_Data section_:
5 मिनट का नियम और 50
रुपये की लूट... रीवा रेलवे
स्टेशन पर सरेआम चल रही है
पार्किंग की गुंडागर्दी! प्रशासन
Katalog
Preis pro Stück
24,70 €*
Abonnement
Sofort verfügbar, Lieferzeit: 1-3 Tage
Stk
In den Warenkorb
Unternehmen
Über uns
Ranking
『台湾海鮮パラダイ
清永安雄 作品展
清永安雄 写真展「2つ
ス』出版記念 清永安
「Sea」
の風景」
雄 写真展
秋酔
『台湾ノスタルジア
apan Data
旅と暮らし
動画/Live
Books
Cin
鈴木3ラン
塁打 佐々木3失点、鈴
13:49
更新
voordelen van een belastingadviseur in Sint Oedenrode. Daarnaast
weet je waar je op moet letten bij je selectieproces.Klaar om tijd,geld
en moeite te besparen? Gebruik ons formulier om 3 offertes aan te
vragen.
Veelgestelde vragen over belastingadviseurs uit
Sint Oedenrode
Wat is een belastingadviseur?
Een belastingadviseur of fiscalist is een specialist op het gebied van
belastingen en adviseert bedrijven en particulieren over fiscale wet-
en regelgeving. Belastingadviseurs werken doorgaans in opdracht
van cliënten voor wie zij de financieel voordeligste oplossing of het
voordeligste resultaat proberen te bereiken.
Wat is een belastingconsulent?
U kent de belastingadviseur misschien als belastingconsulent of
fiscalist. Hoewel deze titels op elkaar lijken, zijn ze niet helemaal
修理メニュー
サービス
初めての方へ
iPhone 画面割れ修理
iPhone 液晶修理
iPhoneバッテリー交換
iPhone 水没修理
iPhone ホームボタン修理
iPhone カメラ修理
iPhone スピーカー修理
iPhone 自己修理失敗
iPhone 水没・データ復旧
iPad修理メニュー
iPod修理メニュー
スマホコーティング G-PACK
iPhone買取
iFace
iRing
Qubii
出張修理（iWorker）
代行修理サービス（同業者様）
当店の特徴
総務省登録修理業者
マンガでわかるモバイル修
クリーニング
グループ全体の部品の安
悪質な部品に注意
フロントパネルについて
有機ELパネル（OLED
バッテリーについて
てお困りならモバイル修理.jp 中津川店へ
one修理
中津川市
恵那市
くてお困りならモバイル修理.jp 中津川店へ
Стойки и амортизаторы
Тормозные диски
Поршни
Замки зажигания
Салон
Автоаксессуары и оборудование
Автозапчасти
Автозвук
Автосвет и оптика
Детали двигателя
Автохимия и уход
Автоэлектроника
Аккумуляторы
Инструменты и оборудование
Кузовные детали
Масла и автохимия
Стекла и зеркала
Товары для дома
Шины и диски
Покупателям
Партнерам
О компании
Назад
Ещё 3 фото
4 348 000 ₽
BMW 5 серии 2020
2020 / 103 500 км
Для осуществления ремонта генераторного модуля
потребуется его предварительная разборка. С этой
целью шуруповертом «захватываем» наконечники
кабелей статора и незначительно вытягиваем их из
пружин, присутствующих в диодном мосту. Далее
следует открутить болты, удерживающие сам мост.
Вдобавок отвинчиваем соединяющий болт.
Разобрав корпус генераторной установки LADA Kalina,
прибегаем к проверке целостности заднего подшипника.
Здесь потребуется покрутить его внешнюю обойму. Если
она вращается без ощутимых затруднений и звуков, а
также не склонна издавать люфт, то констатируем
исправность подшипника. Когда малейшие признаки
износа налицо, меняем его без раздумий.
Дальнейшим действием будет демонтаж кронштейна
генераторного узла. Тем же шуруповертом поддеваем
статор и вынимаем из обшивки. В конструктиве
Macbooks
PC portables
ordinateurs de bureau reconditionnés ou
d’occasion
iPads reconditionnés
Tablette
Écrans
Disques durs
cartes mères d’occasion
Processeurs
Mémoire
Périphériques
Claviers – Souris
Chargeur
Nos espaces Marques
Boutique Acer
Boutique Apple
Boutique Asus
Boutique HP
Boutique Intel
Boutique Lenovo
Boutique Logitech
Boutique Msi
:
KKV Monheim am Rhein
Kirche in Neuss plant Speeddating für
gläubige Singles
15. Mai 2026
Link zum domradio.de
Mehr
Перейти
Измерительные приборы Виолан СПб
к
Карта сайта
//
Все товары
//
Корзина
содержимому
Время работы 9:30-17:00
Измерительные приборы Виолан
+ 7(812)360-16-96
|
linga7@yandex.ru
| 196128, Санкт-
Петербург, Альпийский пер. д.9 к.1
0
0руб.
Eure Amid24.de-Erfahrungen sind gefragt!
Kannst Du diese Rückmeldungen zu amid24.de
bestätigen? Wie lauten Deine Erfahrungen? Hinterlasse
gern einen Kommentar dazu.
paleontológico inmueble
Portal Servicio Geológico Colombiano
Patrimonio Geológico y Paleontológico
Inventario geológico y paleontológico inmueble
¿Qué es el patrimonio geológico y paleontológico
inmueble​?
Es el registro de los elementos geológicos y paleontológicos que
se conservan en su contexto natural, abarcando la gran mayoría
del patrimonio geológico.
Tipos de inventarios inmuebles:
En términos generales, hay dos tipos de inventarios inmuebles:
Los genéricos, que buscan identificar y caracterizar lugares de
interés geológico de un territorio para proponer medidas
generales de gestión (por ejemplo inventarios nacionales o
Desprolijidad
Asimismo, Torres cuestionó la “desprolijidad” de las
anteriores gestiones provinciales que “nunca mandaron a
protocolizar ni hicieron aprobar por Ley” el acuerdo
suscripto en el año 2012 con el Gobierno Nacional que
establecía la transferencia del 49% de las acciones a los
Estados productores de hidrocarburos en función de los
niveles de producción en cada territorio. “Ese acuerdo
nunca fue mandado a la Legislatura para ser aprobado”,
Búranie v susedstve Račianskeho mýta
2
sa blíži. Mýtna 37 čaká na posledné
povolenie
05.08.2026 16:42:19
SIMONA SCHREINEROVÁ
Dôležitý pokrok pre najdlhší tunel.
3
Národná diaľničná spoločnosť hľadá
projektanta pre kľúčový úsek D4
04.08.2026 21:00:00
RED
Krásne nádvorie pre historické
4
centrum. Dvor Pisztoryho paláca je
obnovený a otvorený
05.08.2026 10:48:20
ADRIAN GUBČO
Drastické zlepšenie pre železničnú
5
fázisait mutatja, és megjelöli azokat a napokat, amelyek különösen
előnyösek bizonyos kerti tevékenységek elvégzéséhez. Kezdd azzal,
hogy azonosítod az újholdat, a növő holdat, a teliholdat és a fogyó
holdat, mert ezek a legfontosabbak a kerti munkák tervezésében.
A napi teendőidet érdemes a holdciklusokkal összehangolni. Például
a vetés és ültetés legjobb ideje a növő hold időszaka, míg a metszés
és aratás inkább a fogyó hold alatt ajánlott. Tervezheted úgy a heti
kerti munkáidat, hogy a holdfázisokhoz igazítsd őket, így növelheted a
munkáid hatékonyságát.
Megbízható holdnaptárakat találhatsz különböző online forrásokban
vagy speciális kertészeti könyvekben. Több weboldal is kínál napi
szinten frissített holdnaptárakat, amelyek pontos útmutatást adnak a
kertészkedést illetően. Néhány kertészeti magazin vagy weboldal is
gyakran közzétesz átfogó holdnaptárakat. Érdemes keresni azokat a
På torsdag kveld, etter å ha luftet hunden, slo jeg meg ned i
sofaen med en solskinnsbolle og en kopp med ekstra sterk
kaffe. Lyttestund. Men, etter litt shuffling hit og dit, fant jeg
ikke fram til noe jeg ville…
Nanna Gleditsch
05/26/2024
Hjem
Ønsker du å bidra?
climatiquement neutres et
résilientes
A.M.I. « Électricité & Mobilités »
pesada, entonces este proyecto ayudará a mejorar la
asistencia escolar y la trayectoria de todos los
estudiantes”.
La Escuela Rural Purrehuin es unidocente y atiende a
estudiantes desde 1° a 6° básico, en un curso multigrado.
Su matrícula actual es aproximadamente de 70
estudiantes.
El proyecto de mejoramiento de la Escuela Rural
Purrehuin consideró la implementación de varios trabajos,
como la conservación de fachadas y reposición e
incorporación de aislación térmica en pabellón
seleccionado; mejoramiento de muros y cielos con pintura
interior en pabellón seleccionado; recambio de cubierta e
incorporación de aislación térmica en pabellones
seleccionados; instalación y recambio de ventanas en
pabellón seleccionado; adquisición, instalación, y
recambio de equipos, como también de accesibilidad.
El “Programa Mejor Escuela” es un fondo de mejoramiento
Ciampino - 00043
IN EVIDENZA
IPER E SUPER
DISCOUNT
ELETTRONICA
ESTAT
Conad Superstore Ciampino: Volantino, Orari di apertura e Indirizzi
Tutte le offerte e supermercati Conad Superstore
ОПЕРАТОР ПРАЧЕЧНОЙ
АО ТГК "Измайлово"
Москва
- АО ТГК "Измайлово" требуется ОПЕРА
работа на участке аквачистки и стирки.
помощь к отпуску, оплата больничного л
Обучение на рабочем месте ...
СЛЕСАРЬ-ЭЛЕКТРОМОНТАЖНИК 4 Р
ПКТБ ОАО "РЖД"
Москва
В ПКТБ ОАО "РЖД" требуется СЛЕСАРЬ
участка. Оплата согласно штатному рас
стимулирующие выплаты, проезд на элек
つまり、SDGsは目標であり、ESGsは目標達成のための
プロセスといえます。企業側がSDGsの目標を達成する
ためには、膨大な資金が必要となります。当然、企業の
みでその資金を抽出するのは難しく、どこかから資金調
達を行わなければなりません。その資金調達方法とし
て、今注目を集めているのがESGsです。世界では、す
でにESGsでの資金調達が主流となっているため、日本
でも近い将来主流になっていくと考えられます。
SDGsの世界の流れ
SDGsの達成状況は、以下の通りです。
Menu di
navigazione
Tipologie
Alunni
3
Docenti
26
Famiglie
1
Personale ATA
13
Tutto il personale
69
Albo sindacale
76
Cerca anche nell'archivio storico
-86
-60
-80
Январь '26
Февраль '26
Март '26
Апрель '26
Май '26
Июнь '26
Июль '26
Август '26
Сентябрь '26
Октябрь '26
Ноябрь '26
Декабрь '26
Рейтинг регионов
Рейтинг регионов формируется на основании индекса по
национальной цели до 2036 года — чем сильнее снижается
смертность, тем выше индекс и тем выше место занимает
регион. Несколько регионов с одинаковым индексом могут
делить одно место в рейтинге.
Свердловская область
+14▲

_Exercise aim_:
The response should be the listing above, limited to the lines between the one holding "04.08.2026 21:00:00" and the one holding "fázisait mutatja, és", inclusive, reproduced exactly.

_Result of this task_:
04.08.2026 21:00:00
RED
Krásne nádvorie pre historické
4
centrum. Dvor Pisztoryho paláca je
obnovený a otvorený
05.08.2026 10:48:20
ADRIAN GUBČO
Drastické zlepšenie pre železničnú
5
fázisait mutatja, és megjelöli azokat a napokat, amelyek különösen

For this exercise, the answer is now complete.